▶ **Records to use**:
━━━

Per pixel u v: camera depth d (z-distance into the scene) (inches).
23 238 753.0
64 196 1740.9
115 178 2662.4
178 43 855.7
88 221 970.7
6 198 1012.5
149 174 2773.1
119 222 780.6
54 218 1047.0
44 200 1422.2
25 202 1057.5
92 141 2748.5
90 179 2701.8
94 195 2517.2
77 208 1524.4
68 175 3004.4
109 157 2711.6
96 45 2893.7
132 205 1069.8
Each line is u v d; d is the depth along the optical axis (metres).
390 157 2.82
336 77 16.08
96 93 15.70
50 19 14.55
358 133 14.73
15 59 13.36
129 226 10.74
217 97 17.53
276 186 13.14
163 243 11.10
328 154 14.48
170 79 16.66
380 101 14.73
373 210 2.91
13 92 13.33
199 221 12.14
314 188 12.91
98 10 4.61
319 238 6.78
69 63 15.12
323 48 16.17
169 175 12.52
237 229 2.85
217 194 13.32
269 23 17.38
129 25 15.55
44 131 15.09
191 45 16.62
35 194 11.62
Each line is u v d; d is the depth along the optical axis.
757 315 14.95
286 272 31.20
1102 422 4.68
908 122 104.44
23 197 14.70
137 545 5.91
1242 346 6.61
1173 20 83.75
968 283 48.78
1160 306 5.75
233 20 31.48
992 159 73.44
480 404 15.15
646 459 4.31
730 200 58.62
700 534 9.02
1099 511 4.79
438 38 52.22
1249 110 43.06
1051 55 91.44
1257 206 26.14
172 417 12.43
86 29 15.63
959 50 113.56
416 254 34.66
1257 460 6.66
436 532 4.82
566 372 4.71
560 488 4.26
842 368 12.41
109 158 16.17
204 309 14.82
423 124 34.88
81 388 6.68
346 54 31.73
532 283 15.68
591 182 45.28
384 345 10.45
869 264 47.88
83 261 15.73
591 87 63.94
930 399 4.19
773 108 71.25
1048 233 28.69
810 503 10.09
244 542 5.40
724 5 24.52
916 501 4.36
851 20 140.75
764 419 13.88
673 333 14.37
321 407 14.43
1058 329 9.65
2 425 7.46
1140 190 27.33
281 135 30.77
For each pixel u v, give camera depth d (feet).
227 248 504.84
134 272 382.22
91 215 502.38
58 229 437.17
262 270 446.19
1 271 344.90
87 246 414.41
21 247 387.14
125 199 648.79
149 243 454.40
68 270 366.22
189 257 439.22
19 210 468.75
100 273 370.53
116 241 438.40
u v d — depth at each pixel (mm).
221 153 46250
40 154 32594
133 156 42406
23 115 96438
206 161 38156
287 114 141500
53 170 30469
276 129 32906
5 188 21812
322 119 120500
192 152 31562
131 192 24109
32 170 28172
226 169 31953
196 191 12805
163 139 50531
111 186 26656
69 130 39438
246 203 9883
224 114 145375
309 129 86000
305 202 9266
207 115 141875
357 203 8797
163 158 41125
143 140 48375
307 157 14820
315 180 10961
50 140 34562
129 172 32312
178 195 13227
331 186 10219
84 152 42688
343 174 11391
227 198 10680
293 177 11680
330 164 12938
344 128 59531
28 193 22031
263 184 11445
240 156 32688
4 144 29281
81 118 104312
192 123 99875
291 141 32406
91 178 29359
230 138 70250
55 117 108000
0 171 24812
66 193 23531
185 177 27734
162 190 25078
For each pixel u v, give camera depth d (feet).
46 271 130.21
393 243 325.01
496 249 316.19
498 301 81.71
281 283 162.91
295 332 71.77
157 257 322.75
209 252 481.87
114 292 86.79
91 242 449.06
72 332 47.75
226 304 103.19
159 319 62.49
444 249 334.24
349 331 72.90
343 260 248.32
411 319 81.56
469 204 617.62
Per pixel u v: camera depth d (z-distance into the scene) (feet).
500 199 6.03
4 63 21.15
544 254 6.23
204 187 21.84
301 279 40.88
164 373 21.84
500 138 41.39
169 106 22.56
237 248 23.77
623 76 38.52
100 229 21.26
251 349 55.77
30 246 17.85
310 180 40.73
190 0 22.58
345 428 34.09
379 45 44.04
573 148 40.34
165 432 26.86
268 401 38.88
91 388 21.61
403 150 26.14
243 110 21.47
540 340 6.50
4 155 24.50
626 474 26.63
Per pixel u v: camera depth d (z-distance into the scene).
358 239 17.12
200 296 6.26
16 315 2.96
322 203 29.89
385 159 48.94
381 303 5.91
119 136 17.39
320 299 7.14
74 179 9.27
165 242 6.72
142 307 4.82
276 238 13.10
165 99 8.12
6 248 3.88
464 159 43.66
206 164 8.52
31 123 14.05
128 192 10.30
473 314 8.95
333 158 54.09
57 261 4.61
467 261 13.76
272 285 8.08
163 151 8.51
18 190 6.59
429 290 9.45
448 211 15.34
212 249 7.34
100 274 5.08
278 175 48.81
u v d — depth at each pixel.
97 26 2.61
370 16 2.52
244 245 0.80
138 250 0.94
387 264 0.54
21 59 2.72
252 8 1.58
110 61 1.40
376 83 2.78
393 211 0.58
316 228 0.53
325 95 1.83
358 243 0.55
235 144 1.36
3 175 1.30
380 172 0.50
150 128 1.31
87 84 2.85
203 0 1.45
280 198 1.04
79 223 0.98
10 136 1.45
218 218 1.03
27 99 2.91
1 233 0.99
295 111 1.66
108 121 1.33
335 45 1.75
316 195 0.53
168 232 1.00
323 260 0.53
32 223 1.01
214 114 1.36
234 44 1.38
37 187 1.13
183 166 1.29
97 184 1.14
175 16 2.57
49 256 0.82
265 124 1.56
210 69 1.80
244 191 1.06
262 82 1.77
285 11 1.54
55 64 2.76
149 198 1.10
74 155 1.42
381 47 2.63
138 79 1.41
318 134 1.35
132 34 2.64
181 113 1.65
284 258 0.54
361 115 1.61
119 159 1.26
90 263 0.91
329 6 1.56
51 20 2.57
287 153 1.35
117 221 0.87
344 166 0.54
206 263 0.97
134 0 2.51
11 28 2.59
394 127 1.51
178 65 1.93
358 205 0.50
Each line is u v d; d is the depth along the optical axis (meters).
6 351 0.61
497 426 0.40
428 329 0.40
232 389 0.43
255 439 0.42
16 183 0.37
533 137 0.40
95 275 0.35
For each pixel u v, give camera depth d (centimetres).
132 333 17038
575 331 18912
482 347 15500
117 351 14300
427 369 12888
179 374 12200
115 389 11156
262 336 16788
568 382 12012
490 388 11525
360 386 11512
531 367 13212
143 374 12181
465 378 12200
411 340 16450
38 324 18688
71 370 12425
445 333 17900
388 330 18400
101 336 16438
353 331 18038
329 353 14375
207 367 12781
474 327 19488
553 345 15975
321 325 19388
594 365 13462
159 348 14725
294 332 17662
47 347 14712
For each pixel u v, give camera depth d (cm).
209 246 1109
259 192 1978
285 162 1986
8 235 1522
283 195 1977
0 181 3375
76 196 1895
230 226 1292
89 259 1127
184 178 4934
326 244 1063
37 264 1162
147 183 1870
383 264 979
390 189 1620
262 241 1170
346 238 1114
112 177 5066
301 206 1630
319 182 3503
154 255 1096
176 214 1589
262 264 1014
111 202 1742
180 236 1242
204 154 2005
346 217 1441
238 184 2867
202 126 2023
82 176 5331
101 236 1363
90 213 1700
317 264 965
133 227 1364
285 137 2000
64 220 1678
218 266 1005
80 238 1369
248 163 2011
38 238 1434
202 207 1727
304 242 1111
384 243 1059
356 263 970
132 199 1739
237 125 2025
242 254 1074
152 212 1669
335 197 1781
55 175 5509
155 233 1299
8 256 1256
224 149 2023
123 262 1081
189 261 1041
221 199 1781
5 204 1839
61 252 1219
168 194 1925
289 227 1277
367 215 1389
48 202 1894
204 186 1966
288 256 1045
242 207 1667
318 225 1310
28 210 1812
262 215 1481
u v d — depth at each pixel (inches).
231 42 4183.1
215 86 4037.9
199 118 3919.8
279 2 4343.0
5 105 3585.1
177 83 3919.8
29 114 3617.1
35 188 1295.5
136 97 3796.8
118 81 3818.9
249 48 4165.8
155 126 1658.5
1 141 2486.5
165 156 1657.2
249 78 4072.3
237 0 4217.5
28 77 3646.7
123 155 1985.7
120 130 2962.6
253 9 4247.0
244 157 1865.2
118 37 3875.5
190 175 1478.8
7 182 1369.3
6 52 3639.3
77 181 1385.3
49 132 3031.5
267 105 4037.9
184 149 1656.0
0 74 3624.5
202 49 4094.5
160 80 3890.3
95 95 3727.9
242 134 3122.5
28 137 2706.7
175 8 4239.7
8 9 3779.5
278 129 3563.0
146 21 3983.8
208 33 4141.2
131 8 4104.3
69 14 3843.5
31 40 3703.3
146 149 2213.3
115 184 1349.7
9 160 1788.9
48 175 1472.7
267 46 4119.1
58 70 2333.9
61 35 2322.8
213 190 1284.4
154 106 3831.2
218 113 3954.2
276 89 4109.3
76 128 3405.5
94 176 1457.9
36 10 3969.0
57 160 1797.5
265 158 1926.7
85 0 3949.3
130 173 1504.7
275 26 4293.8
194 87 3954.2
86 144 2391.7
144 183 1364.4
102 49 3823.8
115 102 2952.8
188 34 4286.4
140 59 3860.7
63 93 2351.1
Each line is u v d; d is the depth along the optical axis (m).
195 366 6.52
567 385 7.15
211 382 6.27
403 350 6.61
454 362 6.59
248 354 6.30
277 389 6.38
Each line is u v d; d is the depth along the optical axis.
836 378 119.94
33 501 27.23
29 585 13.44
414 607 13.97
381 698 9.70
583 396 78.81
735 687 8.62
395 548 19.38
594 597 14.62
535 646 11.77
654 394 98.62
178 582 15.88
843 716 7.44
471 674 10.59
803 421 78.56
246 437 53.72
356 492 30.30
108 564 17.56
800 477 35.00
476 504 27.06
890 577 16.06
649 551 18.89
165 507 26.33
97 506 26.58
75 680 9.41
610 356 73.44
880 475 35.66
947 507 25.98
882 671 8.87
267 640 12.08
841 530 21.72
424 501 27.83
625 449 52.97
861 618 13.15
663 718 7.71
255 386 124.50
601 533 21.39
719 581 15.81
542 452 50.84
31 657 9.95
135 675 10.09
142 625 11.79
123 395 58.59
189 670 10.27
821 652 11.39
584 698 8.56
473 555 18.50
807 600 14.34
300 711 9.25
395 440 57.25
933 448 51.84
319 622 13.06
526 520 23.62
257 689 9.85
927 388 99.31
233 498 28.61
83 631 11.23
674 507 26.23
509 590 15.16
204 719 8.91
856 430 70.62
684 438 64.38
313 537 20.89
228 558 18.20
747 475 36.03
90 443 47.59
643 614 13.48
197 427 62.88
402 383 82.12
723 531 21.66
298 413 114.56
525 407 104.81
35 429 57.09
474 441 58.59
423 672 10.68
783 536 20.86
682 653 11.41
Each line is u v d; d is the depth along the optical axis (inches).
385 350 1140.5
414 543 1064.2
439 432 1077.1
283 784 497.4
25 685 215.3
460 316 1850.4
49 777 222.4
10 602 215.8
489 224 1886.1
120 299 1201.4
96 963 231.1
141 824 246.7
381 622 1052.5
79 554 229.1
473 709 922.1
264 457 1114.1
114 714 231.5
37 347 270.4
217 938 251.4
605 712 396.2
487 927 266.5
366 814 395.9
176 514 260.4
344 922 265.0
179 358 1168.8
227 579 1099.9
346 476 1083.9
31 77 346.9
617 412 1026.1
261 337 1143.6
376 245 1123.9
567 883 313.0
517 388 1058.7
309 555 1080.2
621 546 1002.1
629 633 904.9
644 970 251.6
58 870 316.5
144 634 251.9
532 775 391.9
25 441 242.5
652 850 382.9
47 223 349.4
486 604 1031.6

━━━

▶ **The task**: The exact lines of the material above starting at the one that contains "25 202 1057.5" and ending at the one that contains "269 23 17.38" are what to retype; leave out everything else.

▶ **Response to the exercise**:
25 202 1057.5
92 141 2748.5
90 179 2701.8
94 195 2517.2
77 208 1524.4
68 175 3004.4
109 157 2711.6
96 45 2893.7
132 205 1069.8
Each line is u v d; d is the depth along the optical axis (metres).
390 157 2.82
336 77 16.08
96 93 15.70
50 19 14.55
358 133 14.73
15 59 13.36
129 226 10.74
217 97 17.53
276 186 13.14
163 243 11.10
328 154 14.48
170 79 16.66
380 101 14.73
373 210 2.91
13 92 13.33
199 221 12.14
314 188 12.91
98 10 4.61
319 238 6.78
69 63 15.12
323 48 16.17
169 175 12.52
237 229 2.85
217 194 13.32
269 23 17.38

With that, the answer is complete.